* [GIVEN PROBLEM]: List every line from the entries below that contains the string "kern".
==== ROWS ====
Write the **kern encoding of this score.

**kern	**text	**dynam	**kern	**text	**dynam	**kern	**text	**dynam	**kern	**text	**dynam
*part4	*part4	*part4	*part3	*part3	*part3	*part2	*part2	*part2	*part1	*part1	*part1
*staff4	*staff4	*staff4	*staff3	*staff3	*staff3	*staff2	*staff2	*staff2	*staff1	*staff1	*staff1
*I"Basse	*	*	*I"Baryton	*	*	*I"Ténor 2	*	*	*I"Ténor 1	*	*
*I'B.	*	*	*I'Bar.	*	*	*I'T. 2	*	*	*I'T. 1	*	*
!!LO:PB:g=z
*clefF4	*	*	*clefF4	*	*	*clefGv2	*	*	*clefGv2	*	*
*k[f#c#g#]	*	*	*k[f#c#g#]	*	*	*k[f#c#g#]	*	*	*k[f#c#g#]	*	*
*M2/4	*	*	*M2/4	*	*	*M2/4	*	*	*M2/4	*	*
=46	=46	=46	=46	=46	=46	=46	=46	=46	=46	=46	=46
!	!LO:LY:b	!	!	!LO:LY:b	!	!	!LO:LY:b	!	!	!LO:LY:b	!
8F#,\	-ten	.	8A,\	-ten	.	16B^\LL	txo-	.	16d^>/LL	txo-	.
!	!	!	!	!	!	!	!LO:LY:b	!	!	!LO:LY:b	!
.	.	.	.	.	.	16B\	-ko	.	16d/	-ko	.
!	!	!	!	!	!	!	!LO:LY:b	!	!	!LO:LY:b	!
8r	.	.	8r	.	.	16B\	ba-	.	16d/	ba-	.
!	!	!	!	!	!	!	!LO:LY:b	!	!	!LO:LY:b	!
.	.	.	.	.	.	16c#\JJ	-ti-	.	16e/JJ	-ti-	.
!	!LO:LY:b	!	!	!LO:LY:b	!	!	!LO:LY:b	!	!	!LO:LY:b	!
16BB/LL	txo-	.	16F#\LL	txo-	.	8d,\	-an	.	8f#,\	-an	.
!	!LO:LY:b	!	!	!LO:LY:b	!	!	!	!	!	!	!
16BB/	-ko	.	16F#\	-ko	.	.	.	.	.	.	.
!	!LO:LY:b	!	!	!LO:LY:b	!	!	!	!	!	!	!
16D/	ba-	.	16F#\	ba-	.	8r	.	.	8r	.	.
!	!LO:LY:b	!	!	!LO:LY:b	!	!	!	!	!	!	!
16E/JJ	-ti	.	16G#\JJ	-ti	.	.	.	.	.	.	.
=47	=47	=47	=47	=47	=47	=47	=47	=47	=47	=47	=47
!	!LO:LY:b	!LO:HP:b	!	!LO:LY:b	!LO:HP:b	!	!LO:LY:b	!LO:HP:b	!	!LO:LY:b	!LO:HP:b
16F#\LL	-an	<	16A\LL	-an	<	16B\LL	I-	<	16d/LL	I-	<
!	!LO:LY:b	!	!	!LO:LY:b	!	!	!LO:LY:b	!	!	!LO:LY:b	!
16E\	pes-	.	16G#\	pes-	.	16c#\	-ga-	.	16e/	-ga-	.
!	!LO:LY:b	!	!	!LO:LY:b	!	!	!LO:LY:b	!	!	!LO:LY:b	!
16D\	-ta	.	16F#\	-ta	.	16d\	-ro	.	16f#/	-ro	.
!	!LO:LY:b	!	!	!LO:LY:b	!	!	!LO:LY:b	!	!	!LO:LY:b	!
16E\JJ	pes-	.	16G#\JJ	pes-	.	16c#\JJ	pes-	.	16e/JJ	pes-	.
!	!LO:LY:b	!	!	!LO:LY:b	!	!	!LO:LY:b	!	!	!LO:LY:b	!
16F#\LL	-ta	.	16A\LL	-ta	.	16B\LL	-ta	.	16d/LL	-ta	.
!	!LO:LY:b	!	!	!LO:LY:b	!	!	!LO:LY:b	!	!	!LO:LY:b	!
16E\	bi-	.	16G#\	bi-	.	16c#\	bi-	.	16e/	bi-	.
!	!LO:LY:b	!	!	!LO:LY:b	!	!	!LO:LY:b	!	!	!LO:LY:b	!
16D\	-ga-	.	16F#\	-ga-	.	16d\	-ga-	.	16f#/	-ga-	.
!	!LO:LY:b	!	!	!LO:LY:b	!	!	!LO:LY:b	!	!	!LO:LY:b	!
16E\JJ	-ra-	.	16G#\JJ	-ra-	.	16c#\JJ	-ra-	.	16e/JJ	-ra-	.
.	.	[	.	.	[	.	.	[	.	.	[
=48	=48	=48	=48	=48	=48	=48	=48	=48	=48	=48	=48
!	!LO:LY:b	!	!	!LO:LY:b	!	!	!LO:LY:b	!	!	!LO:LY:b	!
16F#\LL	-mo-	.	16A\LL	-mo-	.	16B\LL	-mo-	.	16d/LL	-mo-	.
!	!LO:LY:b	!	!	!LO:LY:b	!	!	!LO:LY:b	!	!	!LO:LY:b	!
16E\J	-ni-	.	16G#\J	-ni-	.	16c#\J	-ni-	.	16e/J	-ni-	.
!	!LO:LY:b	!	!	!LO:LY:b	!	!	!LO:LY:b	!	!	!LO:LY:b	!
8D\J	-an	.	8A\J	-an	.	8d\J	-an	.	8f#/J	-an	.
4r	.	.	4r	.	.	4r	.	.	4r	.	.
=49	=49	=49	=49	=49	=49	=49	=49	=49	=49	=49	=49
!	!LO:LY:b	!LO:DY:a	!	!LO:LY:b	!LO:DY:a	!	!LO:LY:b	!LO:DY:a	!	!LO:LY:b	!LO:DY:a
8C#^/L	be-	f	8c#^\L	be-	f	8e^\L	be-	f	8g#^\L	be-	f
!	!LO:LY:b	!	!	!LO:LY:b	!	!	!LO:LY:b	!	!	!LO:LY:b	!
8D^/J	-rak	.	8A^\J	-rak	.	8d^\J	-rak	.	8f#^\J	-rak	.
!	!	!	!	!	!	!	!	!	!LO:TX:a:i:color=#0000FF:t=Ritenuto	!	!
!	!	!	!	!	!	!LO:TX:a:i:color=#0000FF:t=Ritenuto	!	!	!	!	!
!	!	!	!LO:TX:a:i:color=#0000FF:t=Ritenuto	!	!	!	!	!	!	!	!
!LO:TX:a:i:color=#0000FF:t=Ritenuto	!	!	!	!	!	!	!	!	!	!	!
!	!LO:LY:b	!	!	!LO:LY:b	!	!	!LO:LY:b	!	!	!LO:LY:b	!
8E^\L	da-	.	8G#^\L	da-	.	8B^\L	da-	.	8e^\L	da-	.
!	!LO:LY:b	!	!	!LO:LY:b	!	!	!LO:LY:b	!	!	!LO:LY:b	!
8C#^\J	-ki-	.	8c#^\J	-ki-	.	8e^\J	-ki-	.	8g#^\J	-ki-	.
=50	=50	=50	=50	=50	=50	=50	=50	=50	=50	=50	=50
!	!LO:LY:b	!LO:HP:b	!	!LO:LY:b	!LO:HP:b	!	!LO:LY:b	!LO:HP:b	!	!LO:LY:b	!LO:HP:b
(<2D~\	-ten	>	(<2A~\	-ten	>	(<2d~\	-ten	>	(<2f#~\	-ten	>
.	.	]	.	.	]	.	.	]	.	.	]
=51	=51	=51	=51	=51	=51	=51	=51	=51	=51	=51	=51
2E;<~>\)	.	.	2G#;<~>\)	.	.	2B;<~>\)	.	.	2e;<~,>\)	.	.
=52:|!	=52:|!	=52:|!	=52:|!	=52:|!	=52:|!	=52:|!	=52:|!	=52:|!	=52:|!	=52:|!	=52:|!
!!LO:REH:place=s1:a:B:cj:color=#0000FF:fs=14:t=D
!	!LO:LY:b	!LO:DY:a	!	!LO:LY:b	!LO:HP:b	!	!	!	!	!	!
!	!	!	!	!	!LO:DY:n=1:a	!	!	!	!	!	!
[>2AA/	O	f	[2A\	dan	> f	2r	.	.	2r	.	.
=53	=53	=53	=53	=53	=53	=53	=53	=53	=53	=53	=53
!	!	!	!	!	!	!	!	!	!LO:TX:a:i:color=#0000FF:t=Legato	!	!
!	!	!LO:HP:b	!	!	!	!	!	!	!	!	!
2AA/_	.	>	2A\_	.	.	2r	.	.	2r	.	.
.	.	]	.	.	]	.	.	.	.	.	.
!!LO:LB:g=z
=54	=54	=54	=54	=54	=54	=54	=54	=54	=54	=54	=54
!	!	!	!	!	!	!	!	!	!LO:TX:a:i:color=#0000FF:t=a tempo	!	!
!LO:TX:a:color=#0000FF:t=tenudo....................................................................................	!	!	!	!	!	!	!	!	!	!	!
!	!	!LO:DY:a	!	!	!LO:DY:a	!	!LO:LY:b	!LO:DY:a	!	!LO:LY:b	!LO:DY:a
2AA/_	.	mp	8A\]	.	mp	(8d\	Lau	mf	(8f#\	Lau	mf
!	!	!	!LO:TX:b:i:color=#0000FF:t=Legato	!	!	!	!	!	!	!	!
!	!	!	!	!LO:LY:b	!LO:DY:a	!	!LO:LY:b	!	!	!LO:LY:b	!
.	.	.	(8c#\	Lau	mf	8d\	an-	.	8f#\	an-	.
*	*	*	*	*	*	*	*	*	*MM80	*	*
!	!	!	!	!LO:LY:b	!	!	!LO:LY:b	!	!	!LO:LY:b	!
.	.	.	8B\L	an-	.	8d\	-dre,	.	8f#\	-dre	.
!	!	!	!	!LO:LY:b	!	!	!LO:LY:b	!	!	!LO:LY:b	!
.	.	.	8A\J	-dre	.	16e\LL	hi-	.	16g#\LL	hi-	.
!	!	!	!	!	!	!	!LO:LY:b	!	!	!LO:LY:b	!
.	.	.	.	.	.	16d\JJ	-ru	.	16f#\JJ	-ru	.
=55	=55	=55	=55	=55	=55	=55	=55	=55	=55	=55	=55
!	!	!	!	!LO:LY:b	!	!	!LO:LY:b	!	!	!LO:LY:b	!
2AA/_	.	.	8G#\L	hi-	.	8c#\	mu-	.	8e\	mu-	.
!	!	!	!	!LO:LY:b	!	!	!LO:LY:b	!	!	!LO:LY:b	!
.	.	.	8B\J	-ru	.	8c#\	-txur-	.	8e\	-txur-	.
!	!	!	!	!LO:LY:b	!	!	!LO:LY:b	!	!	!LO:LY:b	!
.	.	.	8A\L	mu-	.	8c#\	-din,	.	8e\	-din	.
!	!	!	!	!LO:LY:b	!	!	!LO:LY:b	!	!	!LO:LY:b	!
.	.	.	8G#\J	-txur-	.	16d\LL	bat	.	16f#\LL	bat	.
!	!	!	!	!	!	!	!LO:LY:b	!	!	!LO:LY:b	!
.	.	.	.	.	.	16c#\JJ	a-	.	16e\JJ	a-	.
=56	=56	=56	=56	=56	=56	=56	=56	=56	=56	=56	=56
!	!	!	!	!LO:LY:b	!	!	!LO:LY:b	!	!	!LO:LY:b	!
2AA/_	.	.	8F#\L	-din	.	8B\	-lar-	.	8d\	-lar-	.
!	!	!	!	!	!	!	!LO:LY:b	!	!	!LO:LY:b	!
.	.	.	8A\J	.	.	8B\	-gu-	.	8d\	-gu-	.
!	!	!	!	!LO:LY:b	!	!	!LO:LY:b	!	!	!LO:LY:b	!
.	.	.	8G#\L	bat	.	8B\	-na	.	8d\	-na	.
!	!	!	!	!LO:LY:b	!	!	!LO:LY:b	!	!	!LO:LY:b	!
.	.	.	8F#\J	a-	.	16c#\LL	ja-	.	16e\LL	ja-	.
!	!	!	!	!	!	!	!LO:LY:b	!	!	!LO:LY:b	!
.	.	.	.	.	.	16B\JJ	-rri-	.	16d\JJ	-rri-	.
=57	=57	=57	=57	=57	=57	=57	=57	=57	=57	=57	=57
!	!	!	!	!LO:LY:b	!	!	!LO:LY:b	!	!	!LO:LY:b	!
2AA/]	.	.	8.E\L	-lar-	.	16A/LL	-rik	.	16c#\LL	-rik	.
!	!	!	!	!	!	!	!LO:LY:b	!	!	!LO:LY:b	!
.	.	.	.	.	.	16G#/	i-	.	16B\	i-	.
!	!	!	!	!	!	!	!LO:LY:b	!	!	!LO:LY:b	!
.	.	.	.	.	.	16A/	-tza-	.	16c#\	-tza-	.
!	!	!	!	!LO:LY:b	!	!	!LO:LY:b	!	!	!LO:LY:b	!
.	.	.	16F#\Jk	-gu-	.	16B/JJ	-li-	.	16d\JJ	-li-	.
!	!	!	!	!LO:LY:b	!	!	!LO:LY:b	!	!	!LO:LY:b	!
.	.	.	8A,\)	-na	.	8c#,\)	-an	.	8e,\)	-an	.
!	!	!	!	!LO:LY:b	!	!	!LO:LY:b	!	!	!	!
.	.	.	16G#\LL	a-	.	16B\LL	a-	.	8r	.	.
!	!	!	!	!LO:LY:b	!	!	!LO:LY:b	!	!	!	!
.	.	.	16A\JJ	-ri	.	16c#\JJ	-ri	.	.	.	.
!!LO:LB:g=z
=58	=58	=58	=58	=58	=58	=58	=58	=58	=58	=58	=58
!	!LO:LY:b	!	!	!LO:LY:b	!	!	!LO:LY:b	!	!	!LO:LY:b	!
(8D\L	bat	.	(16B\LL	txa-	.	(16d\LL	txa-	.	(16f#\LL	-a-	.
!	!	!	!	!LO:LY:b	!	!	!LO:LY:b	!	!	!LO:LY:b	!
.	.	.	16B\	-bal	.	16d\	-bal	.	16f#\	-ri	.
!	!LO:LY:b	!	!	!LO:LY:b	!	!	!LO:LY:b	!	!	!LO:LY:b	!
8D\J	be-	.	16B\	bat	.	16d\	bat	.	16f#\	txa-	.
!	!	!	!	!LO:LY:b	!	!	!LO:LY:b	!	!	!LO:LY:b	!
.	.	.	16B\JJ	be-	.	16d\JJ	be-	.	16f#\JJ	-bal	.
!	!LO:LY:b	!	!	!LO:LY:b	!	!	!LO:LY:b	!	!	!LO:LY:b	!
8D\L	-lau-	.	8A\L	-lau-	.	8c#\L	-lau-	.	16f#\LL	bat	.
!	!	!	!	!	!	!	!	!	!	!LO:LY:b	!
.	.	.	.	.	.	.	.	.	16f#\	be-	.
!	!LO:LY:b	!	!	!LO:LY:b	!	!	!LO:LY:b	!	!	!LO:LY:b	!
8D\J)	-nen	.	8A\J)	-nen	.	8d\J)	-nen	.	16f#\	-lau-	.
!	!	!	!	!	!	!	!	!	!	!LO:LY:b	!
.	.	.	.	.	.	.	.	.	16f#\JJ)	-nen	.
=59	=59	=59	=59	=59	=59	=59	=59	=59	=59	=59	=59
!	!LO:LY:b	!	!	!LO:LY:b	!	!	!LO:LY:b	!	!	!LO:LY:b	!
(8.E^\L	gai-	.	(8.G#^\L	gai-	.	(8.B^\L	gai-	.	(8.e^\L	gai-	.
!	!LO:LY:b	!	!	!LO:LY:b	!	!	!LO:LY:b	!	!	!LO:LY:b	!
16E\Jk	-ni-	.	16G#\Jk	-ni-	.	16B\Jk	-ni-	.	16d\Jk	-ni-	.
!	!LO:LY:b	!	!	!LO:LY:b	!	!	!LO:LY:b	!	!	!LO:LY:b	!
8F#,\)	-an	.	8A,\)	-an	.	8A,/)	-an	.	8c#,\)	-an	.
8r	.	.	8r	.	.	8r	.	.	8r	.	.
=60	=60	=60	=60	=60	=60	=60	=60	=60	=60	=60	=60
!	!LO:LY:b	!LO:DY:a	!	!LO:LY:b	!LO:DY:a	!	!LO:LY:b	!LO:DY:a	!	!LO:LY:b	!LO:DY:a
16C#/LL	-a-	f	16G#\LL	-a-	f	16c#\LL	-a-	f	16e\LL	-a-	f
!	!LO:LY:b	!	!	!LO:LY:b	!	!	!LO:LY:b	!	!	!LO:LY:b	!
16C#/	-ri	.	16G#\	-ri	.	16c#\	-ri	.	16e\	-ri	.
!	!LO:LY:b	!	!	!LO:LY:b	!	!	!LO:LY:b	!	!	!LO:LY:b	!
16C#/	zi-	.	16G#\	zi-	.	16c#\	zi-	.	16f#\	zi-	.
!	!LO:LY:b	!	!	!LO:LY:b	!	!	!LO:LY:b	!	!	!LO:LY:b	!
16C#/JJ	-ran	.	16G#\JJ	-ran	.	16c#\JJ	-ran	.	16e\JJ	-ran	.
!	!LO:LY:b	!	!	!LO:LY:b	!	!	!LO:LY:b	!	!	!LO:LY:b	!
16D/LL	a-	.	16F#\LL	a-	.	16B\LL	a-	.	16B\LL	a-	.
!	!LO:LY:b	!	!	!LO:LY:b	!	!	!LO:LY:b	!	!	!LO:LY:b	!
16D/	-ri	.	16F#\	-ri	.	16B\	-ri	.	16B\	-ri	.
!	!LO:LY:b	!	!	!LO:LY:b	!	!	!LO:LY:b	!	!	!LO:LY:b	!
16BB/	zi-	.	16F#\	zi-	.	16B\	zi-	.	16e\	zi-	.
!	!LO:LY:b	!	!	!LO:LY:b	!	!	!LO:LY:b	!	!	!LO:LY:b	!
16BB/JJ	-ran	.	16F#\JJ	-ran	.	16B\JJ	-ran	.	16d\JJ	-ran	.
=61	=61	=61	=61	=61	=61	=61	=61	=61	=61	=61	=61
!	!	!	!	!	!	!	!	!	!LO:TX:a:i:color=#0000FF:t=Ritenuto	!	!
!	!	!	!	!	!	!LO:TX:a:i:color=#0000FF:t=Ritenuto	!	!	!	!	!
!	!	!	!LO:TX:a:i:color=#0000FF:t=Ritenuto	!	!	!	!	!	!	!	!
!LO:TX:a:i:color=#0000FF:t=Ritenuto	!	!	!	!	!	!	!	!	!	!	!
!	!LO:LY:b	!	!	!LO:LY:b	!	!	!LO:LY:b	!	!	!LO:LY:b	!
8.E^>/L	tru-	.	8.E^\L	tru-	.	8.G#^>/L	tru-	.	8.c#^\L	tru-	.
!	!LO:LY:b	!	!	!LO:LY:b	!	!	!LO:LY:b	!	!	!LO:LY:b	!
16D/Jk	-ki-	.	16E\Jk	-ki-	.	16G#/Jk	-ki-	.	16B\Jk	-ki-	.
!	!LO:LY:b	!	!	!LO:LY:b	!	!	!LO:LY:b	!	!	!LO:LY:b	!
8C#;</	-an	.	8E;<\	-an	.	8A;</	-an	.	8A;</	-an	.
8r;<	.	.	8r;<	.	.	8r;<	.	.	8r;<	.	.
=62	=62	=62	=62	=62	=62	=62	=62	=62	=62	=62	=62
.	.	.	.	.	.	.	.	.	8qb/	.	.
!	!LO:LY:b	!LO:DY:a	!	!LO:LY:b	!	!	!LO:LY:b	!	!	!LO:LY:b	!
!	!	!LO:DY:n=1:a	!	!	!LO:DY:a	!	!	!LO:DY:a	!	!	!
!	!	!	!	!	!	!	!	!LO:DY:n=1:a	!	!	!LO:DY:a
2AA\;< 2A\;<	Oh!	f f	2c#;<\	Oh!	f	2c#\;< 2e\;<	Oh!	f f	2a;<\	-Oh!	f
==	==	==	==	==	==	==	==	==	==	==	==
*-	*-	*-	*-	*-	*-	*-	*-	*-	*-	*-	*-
====
* [EXPECTED ANSWER]:
Write the **kern encoding of this score.
**kern	**text	**dynam	**kern	**text	**dynam	**kern	**text	**dynam	**kern	**text	**dynam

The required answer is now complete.